# [Source material]

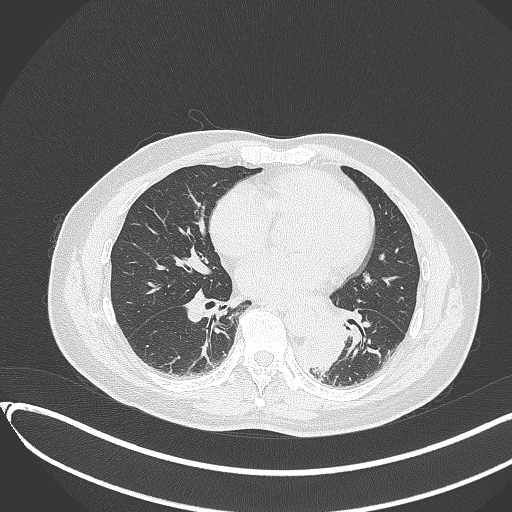
Chest CT, one axial slice. Lung window (W 1500 / L -600 HU). 512 × 512 image matrix, field of view 400 × 400 mm. Male patient, age 54 years. Case-level facts recorded for this patient, not image findings: clinical TNM (as recorded): T3 N0 M0.
Annotated regions visible in this slice (bounding box drawn by a radiologist):
- lung tumour (recorded histology: squamous cell carcinoma): box from (x=299, y=325) to (x=346, y=377) px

# [Instructions to follow]
Go through the material and select each line with the string "this" in it.

# [Exercise solution]
Chest CT, one axial slice. Lung window (W 1500 / L -600 HU). 512 × 512 image matrix, field of view 400 × 400 mm. Male patient, age 54 years. Case-level facts recorded for this patient, not image findings: clinical TNM (as recorded): T3 N0 M0.
Annotated regions visible in this slice (bounding box drawn by a radiologist):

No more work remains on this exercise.